Not Real Truckers

It's another political post!

Let me get a few things out of the way before I proceed. And yes, I did put my hair up before I started. I am very much pro-trucker. My dad was a driver, as was my husband. I know a lot of professional drivers and I know how much long-haul drivers sacrifice. Not only for their families but for the rest of us as well. Without drivers, like farmers, there would be nothing on the shelves if it weren't for the effort and time lost with their families.

Now, to get on with the rest. Let's pretend that this movement is only about the new driver vaccine rule. The rule that has been put in place on both sides of the border. It is not only our government that has enacted this. America has now as well. I get it. We are all sick of the mandates, the masks, the drama of it all. The thing I am more sick of though is the overly vocal minority holding the rest of us hostage. I really don't care what people's statuses are. We all need to live our lives. But to pretend that this type of protest is only about covid is an outright fallacy. 

We in Alberta have not had any lockdowns, I don't see any empty shelves in the grocery store, and I understand that due to unprecedented weather issues and this ongoing pandemic, there are supply chain issues. These people are trying to rewrite the narrative to suit their needs. 

The percentage of vaccinated over the border drivers mirrors the vaccination rates for any other profession in our country. This new mandate to have drivers vaccinated to cross the border really doesn't impact the majority of our drivers. It affects those that have refused to get the shot, and then chide the rest of us for our ignorance. It affects those that have drawn a line in the sand and are making it everyone else's problem. 

These are the same people that do all their research on Facebook and think they know better. The same people that don't care that you can carry this virus and spread it. Imagine you are driving from Texas to Alberta, a normal route for produce. So, you stop in a truck stop, at least twice a day. You carry the virus into the truck stop with twenty other people, those twenty other people take the virus from you and move along. See how fast that spreads? See how many lives are going to be impacted? 

Now, let's look at the people in the background of this "convoy for freedom". There is a giant go fund me for this ride. If you look closer at who is doing the fundraising you will see that the money is going to a failed member of the Maverick Party. There is no plan in place there for the money to be distributed. Who do you think will benefit the most from the fundraiser? It won't be the members of the convoy. There are also an awful lot of yellow vests who aren't drivers going along for the ride. Do you know who the yellow vests are? This group has been fined extensively in Europe for promoting hate speech and inciting violence at their protests. Doesn't sound like it's about covid anymore, does it?

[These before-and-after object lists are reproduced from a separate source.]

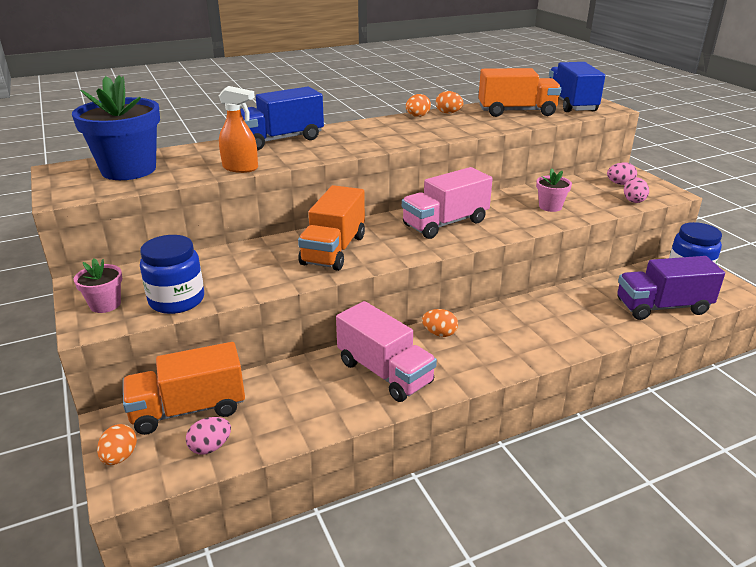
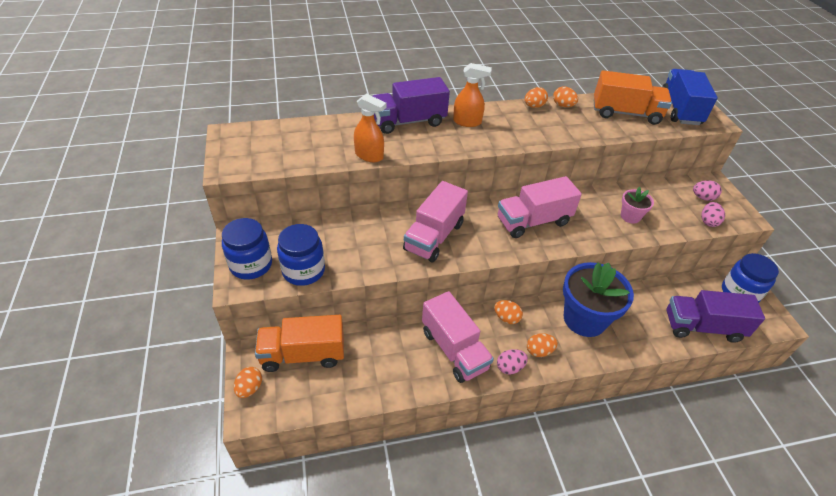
camera: 10 degrees right, 15 degrees up
(105, 304) = (251, 265): pink flower pot -> blue jar
(129, 170) = (281, 143): blue flower pot -> blue flower pot (584, 319)
(210, 447) = (313, 393): pink egg -> pink egg (510, 367)
(280, 140) = (409, 121): blue truck -> purple truck
(334, 250) = (434, 236): orange truck -> pink truck
(347, 133) = (467, 122): none -> orange spray bottle
(488, 357) = (539, 351): none -> orange egg

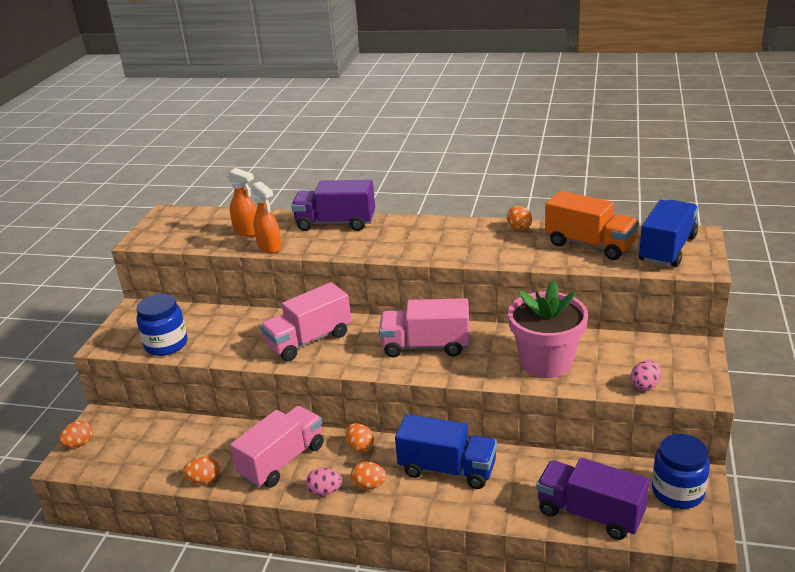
camera: 30 degrees right, 15 degrees down
(251, 265) = (128, 331): blue jar -> none
(303, 354) = (142, 429): orange truck -> none
(454, 349) = (282, 461): pink truck -> pink truck turned 135 degrees counterclockwise
(467, 122) = (395, 231): orange spray bottle -> orange spray bottle (247, 232)
(534, 106) = (484, 225): orange egg -> orange egg (204, 480)
(584, 319) = (447, 469): blue flower pot -> blue truck
(630, 216) = (546, 362): pink flower pot -> pink flower pot, size x2.05
(703, 198) = (664, 361): pink egg -> none

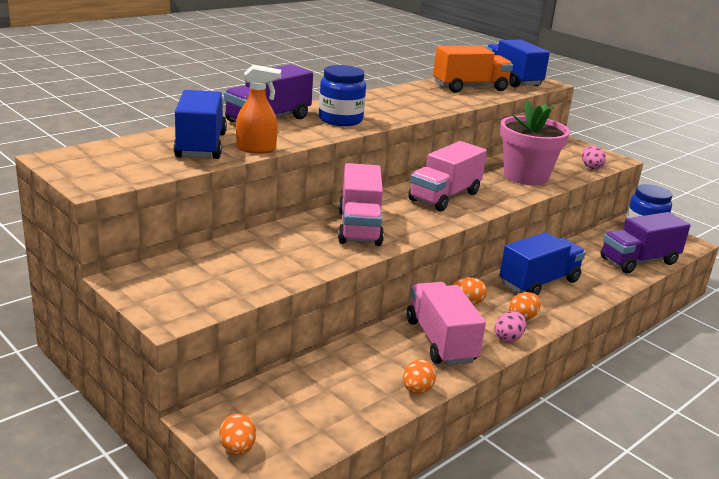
camera: 60 degrees left, 5 degrees down
(166, 344) = (241, 286): blue jar -> blue jar (340, 120)
(247, 232) = (201, 146): orange spray bottle -> blue truck
(519, 228) = (409, 89): orange egg -> none

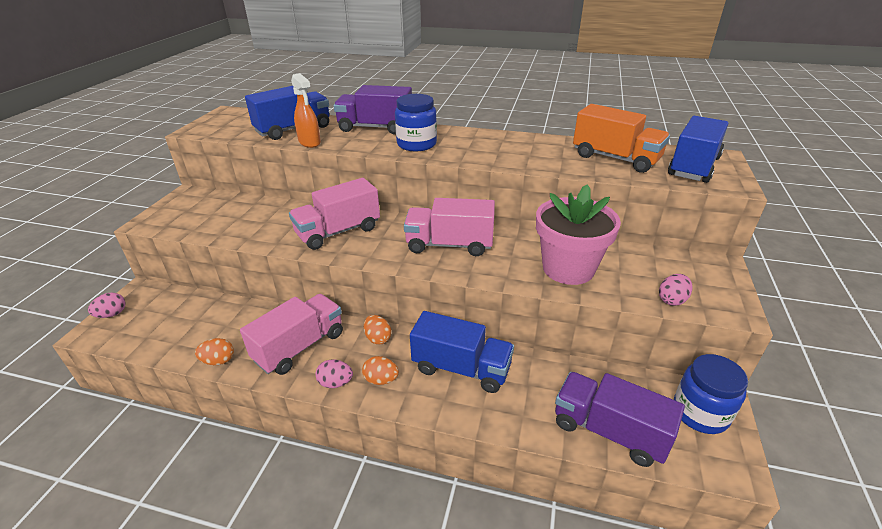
camera: 60 degrees right, 10 degrees up
(237, 448) = (112, 314): orange egg -> pink egg

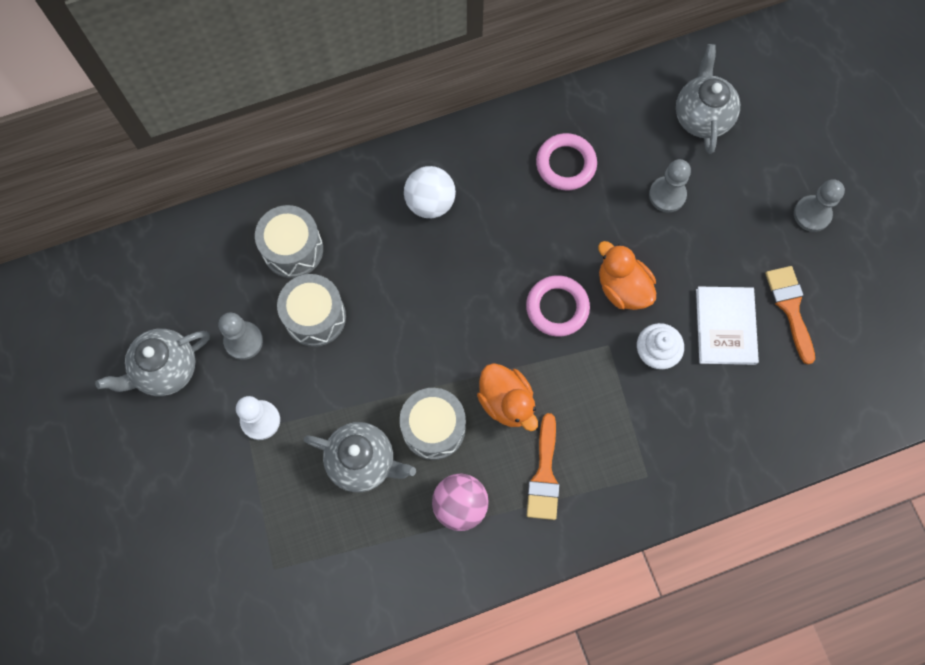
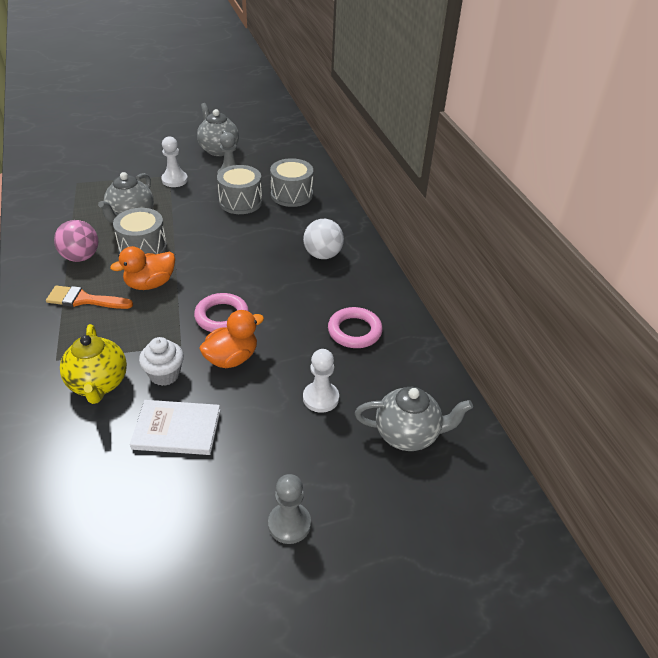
camera: 90 degrees right, 30 degrees down
(667, 195) = (320, 398): grey pawn -> white pawn
(677, 419) = (98, 384): none -> yellow teapot
(790, 308) = (183, 487): orange brush -> none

Once again these people are trying to force the rest of us to defend our choices. They are 10-15% of the population. They say the media is a tool of the oppressor, and yet how much do they love being on camera telling the rest of us how blind we are. They rail against cancel culture, and yet shout down and boycott anyone or any company that dares not to do what they say. 

I am done with the lies, the vitriol, and the anger. They aren't the only ones with voices. I am tired of feeling like I need to walk on eggshells with the anti-logic crowd. I am proud of my choice to protect myself and those around me. When this is all over I will be able to sit quietly with myself and believe I made the decision. They need to ask themselves if they will be as well. 

Today's song is a protest song. When the real protest was needed. When people's lives were actually threatened. Not for vaccine mandates, but for the color of their skin. Mississippi Goddam by Nina Simone was released in 1964 in response to the bombing of a church in which the lives of six little girls were taken. The record was blacklisted in several Southern states where some groups even went so far as to send broken record pieces back to the record company. 

Nina Simone performed the song at the end of the Selma to Montgomery walk for freedom in front of 10 000 people.